Трактор, на котором сидел Коравье с семьей, с грохотом въехал в стойбище Локэ. Однако на улице, несмотря на день, было пусто. Никто не встречал их и в старом жилище. Рэтэм за лето обветшал и зиял множеством дыр. В яранге пахло затхлостью и запустением.

Первым делом Коравье содрал рэтэм и натянул вместо него на жерди брезент. Росмунта поставила в полог три мощные керосиновые лампы. Одна из них питала радиоприемник, подаренный Кымыргином.

К вечеру яранга Коравье снова приняла обжитой вид. В довершение всего Росмунта завела купленный в Торвагыргыне патефон и выставила его к двери.

Из некоторых яранг стали высовываться головы, но тут же прятались обратно.

Костер долго не разгорался. Росмунта кашляла, а тут еще от дыма заплакал Мирон. Пришлось от костра отказаться и разжигать примус.

Коравье распаковывал вещи, раскладывал их в яранге и не мог отделаться от ощущения, будто кто-то подсматривает за ним. Он несколько раз резко оглядывался на дверь, пока обеспокоенная Росмунта не спросила:

– Что ты дергаешься?

– Мне почему-то кажется, что кто-то сейчас придет к нам, – признался Коравье.

– Никто не придет, не дожидайся, – сказала Росмунта.

После еды Коравье вышел на улицу. Осеннее солнце садилось на вершину горы за рекой. При виде вышедшего из яранги Коравье убежали игравшие на воле дети.

У яранги Мивита Коравье остановился в нерешительности, раздумывая, входить или повернуть обратно?
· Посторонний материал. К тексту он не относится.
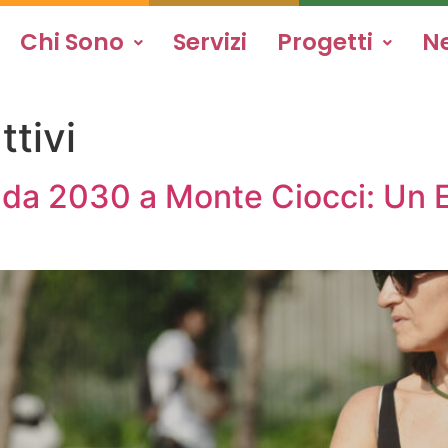
Chi Sono
Servizi
Progetti
N
ttivi
da 2030 a Monte Ciocci: Un E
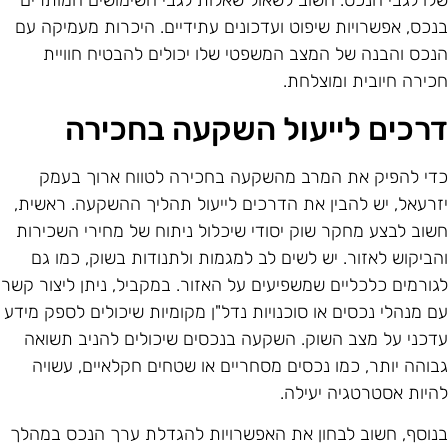
לו לגבי הנכס. חשוב לשאול שאלות לגבי השימושים המותרים
נכס, אפשרויות שיפוט ועדכונים עתידיים. היכרות מעמיקה עם
נכס והבנה של המצב המשפטי שלו יכולים להבטיח חוויית
כירה חיובית ומוצלחת.
רכים לייעול השקעה בחכירה
די להפיק את המרב מהשקעה בחכירה לטווח ארוך בעמק
זרעאל, יש להבין את הדרכים לייעול תהליך ההשקעה. ראשית,
שוב לבצע מחקר שוק יסודי שיכלול ניתוח של מחירי השכירות
הביקוש לאזור. יש לשים לב למגמות ולתנודות בשוק, כמו גם
גורמים כלכליים שמשפיעים על האזור. במקביל, ניתן ליצור קשר
ם מנהלי נכסים או סוכנויות נדל"ן מקומיות שיכולים לספק מידע
דכני על מצב השוק. השקעה בנכסים שיכולים להניב תשואה
בוהה יותר, כמו נכסים מסחריים או שטחים חקלאיים, עשויה
היות אסטרטגיה יעילה.
נוסף, חשוב לבחון את האפשרויות להגדלת ערך הנכס במהלך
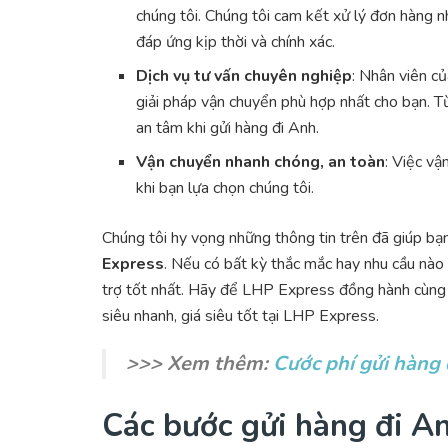
chúng tôi. Chúng tôi cam kết xử lý đơn hàng
đáp ứng kịp thời và chính xác.
Dịch vụ tư vấn chuyên nghiệp
: Nhân viên c
giải pháp vận chuyển phù hợp nhất cho bạn. T
an tâm khi gửi hàng đi Anh.
Vận chuyển nhanh chóng, an toàn
: Việc vậ
khi bạn lựa chọn chúng tôi.
Chúng tôi hy vọng những thông tin trên đã giúp bạn
Express
. Nếu có bất kỳ thắc mắc hay nhu cầu nào 
trợ tốt nhất. Hãy để LHP Express đồng hành cùng b
siêu nhanh, giá siêu tốt tại LHP Express.
>>> Xem thêm:
Cước phí gửi hàng 
Các bước gửi hàng đi A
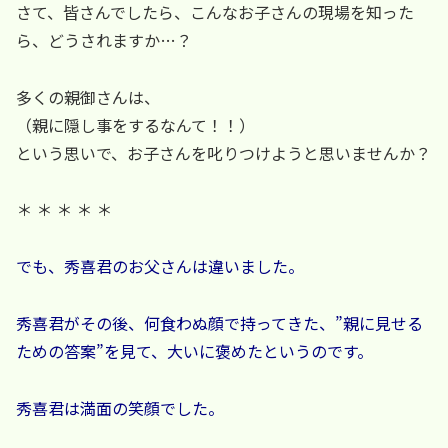
さて、皆さんでしたら、こんなお子さんの現場を知った
ら、どうされますか…？
多くの親御さんは、
（親に隠し事をするなんて！！）
という思いで、お子さんを叱りつけようと思いませんか？
＊ ＊ ＊ ＊ ＊
でも、秀喜君のお父さんは違いました。
秀喜君がその後、何食わぬ顔で持ってきた、”親に見せる
ための答案”を見て、大いに褒めたというのです。
秀喜君は満面の笑顔でした。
Вдруг он заметил в траве блестящие осколки. Нагнувшись, Коравье увидел разбитую бутылку с наклейкой: спирт-ректификат. Кто мог бросить здесь бутылку? И вдруг догадка мелькнула в мозгу у Коравье: не сам ли Мивит стал выпивать?

Коравье знал, какое действие оказывает на человека этот напиток. Он видел пьяных в Торвагыргыне. Они были лишены человеческого облика, но тем не менее это им нравилось. Как-то доктор Наташа угостила Коравье шампанским. Он долго не мог очухаться. Через ноздри вырывался газ, в желудке разгоралось маленькое пламя. Стакана шампанского мало, чтобы познать силу этих напитков, но одно твердо усвоил Коравье – лучше воздерживаться от них.

Он отпихнул ногой осколок бутылки и вошел в чоттагин. Из темноты послышался хриплый голос:

– Пришел?

– Да, пришел, – ответил Коравье.

– Что принес? – спросил тот же голос.

– Не видишь, что это не Арэнкав, – ворчливо сказала женщина.

Коравье по голосу узнал жену Мивита – Ягнанау.

Всмотревшись в Коравье, она тихо, удивленно спросила:

– Не Коравье ли ты?

– Я.

– Слышишь, Мивит, пришел Коравье-изгнанник! – крикнула Ягнанау. – Очнись!

Теперь Коравье увидел лохматую голову. Мивит лежал ногами в пологе, а голова его покоилась на деревянном изголовье.

– Ты пришел, Коравье?

Мивит был пьян.

– Есть выпить? – громко спросил он, и Коравье не поверил своим ушам: Мивит произнес эти слова по-русски!

– Что ты говоришь? – переспросил он.

– Выпить есть?! – сердито повторил Мивит. – Столько времени жил у русских, а не знаешь самых простейших, необходимых слов! Я тебя спрашиваю: есть ли у тебя дурная веселящая вода?